§ **ASSIGNMENT**: Please return each entry that follows exactly as given, but without pictures.

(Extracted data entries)
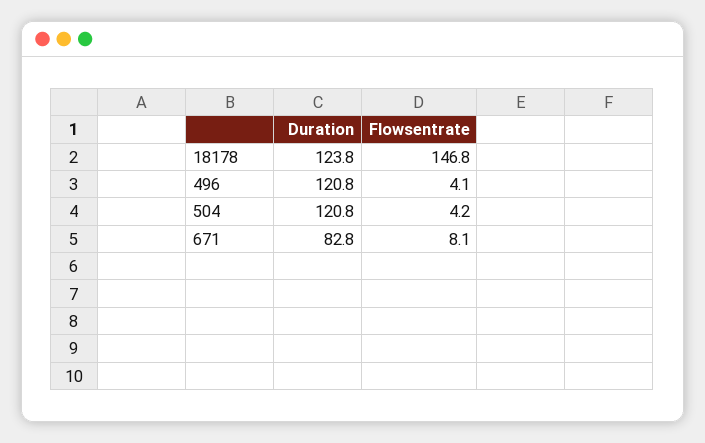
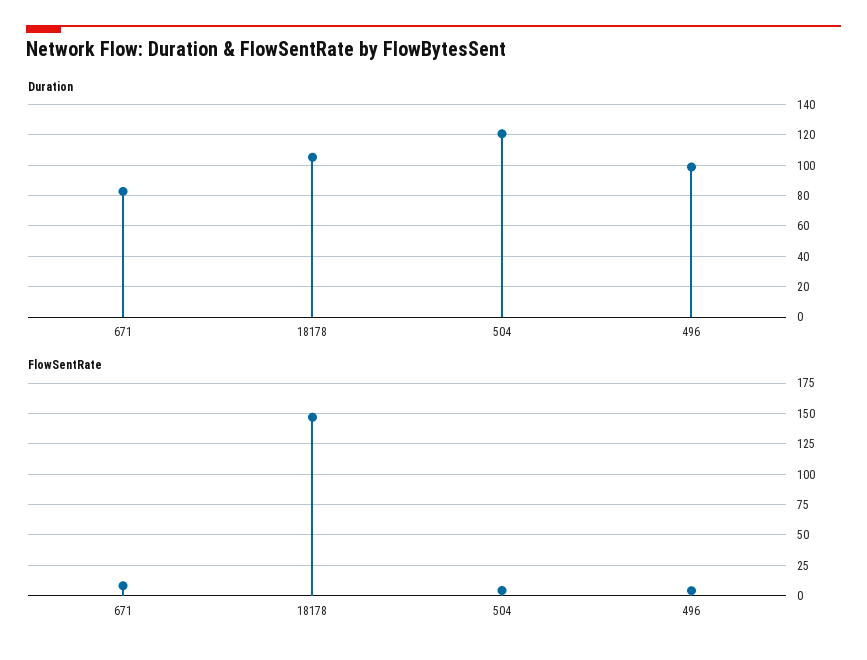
  {
    "Duration": {
-     "18178": 123.8,
+     "18178": 105,
-     "496": 120.8,
+     "496": 100,
      "504": 120.8,
      "671": 82.8
    },
    "Flowsentrate": {
      "18178": 146.8,
      "496": 4.1,
      "504": 4.2,
      "671": 8.1
    }
  }

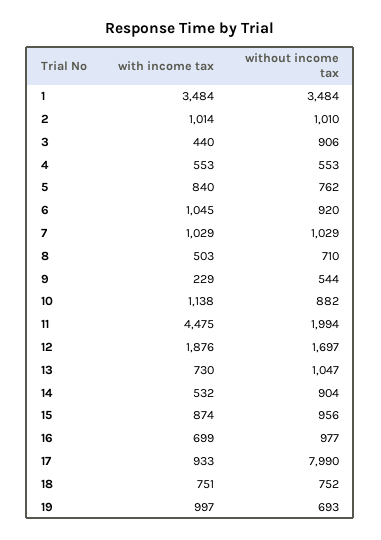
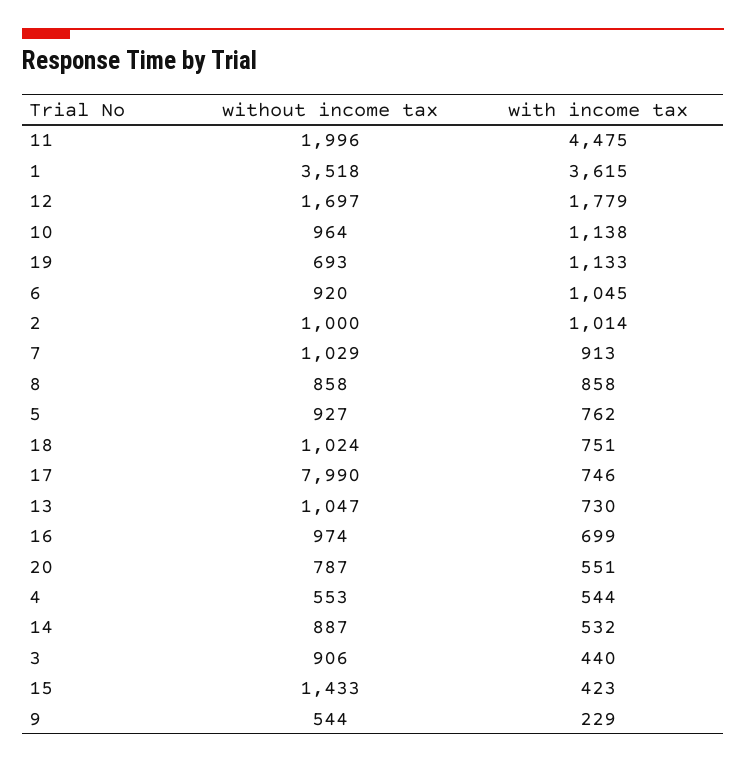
  {
    "with income tax": {
-     "1": 3484,
+     "1": 3615,
      "2": 1014,
      "3": 440,
-     "4": 553,
+     "4": 544,
-     "5": 840,
+     "5": 762,
      "6": 1045,
-     "7": 1029,
+     "7": 913,
-     "8": 503,
+     "8": 858,
      "9": 229,
      "10": 1138,
      "11": 4475,
-     "12": 1876,
+     "12": 1779,
      "13": 730,
      "14": 532,
-     "15": 874,
+     "15": 423,
      "16": 699,
-     "17": 933,
+     "17": 746,
      "18": 751,
-     "19": 997
+     "19": 1133,
+     "20": 551
    },
    "without income tax": {
-     "1": 3484,
+     "1": 3518,
-     "2": 1010,
+     "2": 1000,
      "3": 906,
      "4": 553,
-     "5": 762,
+     "5": 927,
      "6": 920,
      "7": 1029,
-     "8": 710,
+     "8": 858,
      "9": 544,
-     "10": 882,
+     "10": 964,
-     "11": 1994,
+     "11": 1996,
      "12": 1697,
      "13": 1047,
-     "14": 904,
+     "14": 887,
-     "15": 956,
+     "15": 1433,
-     "16": 977,
+     "16": 974,
      "17": 7990,
-     "18": 752,
+     "18": 1024,
-     "19": 693
+     "19": 693,
+     "20": 787
    }
  }

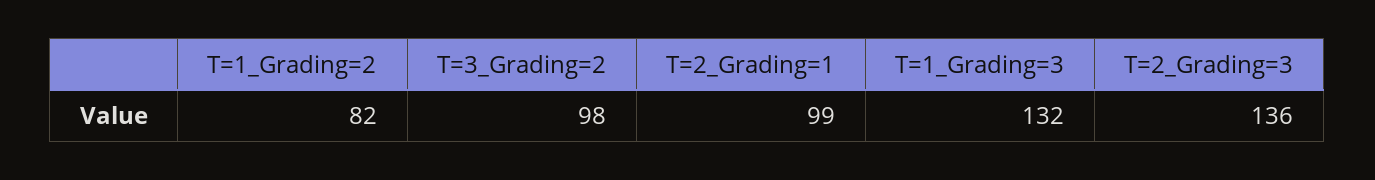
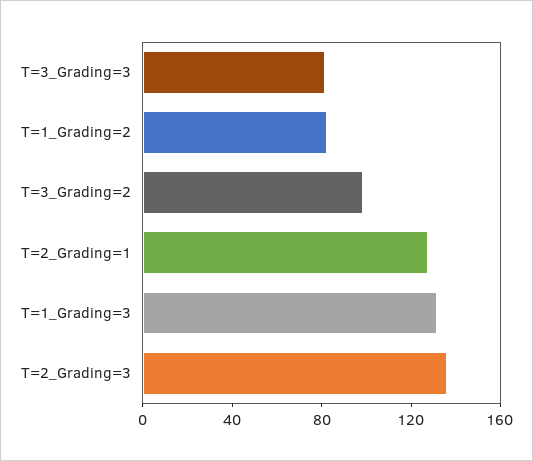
  {
    "T=1_Grading=2": 82,
    "T=3_Grading=2": 98,
-   "T=2_Grading=1": 99,
+   "T=2_Grading=1": 130,
    "T=1_Grading=3": 132,
-   "T=2_Grading=3": 136
+   "T=2_Grading=3": 136,
+   "T=3_Grading=3": 80
  }

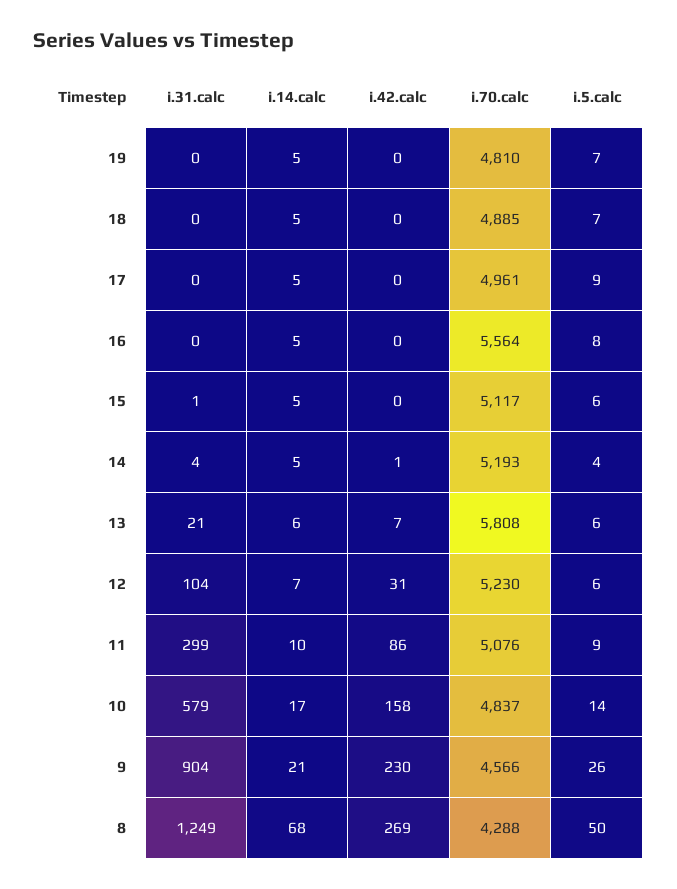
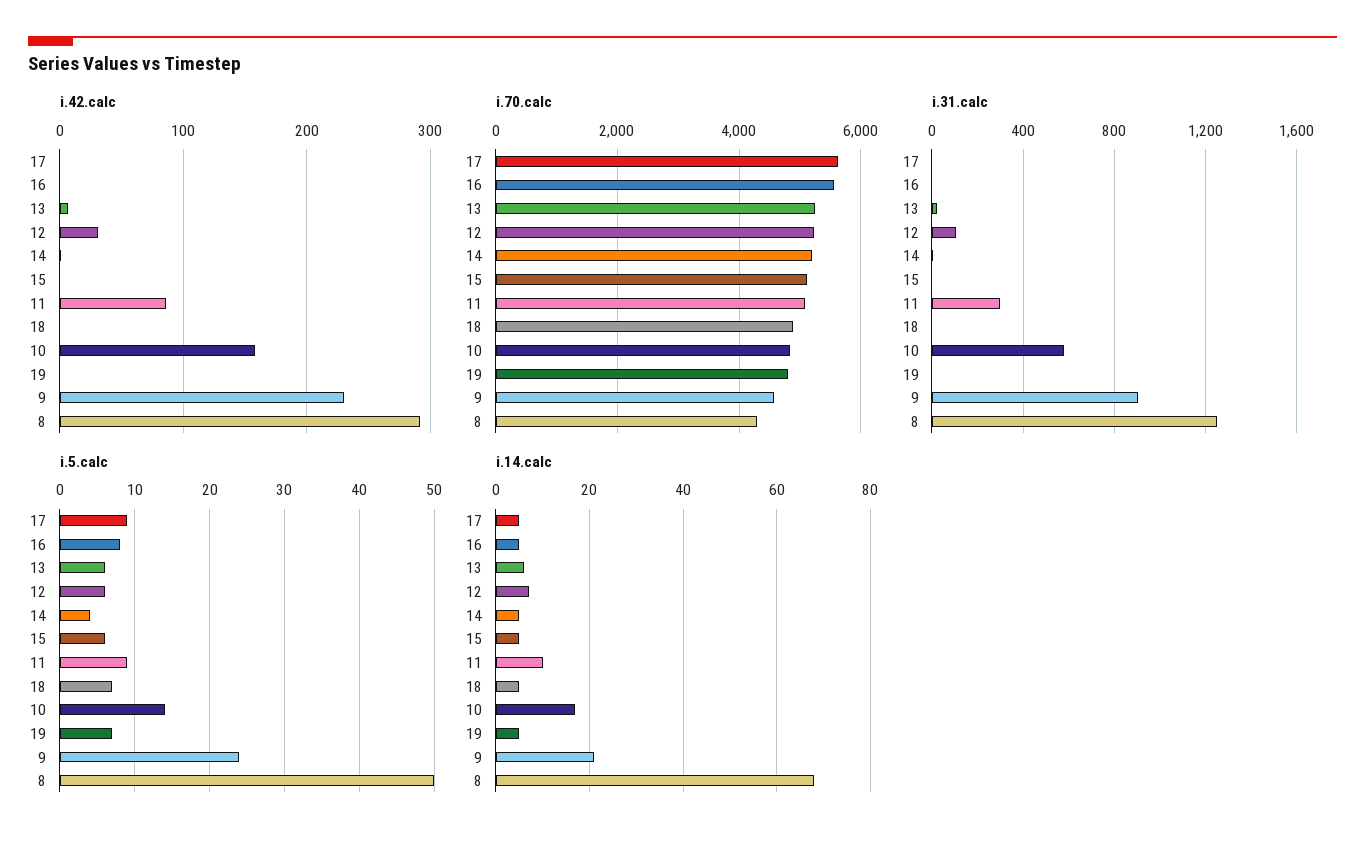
  {
    "i.31.calc": {
      "19": 0,
      "18": 0,
      "17": 0,
      "16": 0,
      "15": 1,
      "14": 4,
      "13": 21,
      "12": 104,
      "11": 299,
      "10": 579,
      "9": 904,
      "8": 1249
    },
    "i.14.calc": {
      "19": 5,
      "18": 5,
      "17": 5,
      "16": 5,
      "15": 5,
      "14": 5,
      "13": 6,
      "12": 7,
      "11": 10,
      "10": 17,
      "9": 21,
      "8": 68
    },
    "i.42.calc": {
      "19": 0,
      "18": 0,
      "17": 0,
      "16": 0,
      "15": 0,
      "14": 1,
      "13": 7,
      "12": 31,
      "11": 86,
      "10": 158,
      "9": 230,
-     "8": 269
+     "8": 290
    },
    "i.70.calc": {
      "19": 4810,
      "18": 4885,
-     "17": 4961,
+     "17": 5600,
      "16": 5564,
      "15": 5117,
      "14": 5193,
-     "13": 5808,
+     "13": 5200,
      "12": 5230,
      "11": 5076,
      "10": 4837,
      "9": 4566,
      "8": 4288
    },
    "i.5.calc": {
      "19": 7,
      "18": 7,
      "17": 9,
      "16": 8,
      "15": 6,
      "14": 4,
      "13": 6,
      "12": 6,
      "11": 9,
      "10": 14,
-     "9": 26,
+     "9": 24,
      "8": 50
    }
  }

§ **ANSWER SPACE**:
  {
    "Duration": {
-     "18178": 123.8,
+     "18178": 105,
-     "496": 120.8,
+     "496": 100,
      "504": 120.8,
      "671": 82.8
    },
    "Flowsentrate": {
      "18178": 146.8,
      "496": 4.1,
      "504": 4.2,
      "671": 8.1
    }
  }

  {
    "with income tax": {
-     "1": 3484,
+     "1": 3615,
      "2": 1014,
      "3": 440,
-     "4": 553,
+     "4": 544,
-     "5": 840,
+     "5": 762,
      "6": 1045,
-     "7": 1029,
+     "7": 913,
-     "8": 503,
+     "8": 858,
      "9": 229,
      "10": 1138,
      "11": 4475,
-     "12": 1876,
+     "12": 1779,
      "13": 730,
      "14": 532,
-     "15": 874,
+     "15": 423,
      "16": 699,
-     "17": 933,
+     "17": 746,
      "18": 751,
-     "19": 997
+     "19": 1133,
+     "20": 551
    },
    "without income tax": {
-     "1": 3484,
+     "1": 3518,
-     "2": 1010,
+     "2": 1000,
      "3": 906,
      "4": 553,
-     "5": 762,
+     "5": 927,
      "6": 920,
      "7": 1029,
-     "8": 710,
+     "8": 858,
      "9": 544,
-     "10": 882,
+     "10": 964,
-     "11": 1994,
+     "11": 1996,
      "12": 1697,
      "13": 1047,
-     "14": 904,
+     "14": 887,
-     "15": 956,
+     "15": 1433,
-     "16": 977,
+     "16": 974,
      "17": 7990,
-     "18": 752,
+     "18": 1024,
-     "19": 693
+     "19": 693,
+     "20": 787
    }
  }

  {
    "T=1_Grading=2": 82,
    "T=3_Grading=2": 98,
-   "T=2_Grading=1": 99,
+   "T=2_Grading=1": 130,
    "T=1_Grading=3": 132,
-   "T=2_Grading=3": 136
+   "T=2_Grading=3": 136,
+   "T=3_Grading=3": 80
  }

  {
    "i.31.calc": {
      "19": 0,
      "18": 0,
      "17": 0,
      "16": 0,
      "15": 1,
      "14": 4,
      "13": 21,
      "12": 104,
      "11": 299,
      "10": 579,
      "9": 904,
      "8": 1249
    },
    "i.14.calc": {
      "19": 5,
      "18": 5,
      "17": 5,
      "16": 5,
      "15": 5,
      "14": 5,
      "13": 6,
      "12": 7,
      "11": 10,
      "10": 17,
      "9": 21,
      "8": 68
    },
    "i.42.calc": {
      "19": 0,
      "18": 0,
      "17": 0,
      "16": 0,
      "15": 0,
      "14": 1,
      "13": 7,
      "12": 31,
      "11": 86,
      "10": 158,
      "9": 230,
-     "8": 269
+     "8": 290
    },
    "i.70.calc": {
      "19": 4810,
      "18": 4885,
-     "17": 4961,
+     "17": 5600,
      "16": 5564,
      "15": 5117,
      "14": 5193,
-     "13": 5808,
+     "13": 5200,
      "12": 5230,
      "11": 5076,
      "10": 4837,
      "9": 4566,
      "8": 4288
    },
    "i.5.calc": {
      "19": 7,
      "18": 7,
      "17": 9,
      "16": 8,
      "15": 6,
      "14": 4,
      "13": 6,
      "12": 6,
      "11": 9,
      "10": 14,
-     "9": 26,
+     "9": 24,
      "8": 50
    }
  }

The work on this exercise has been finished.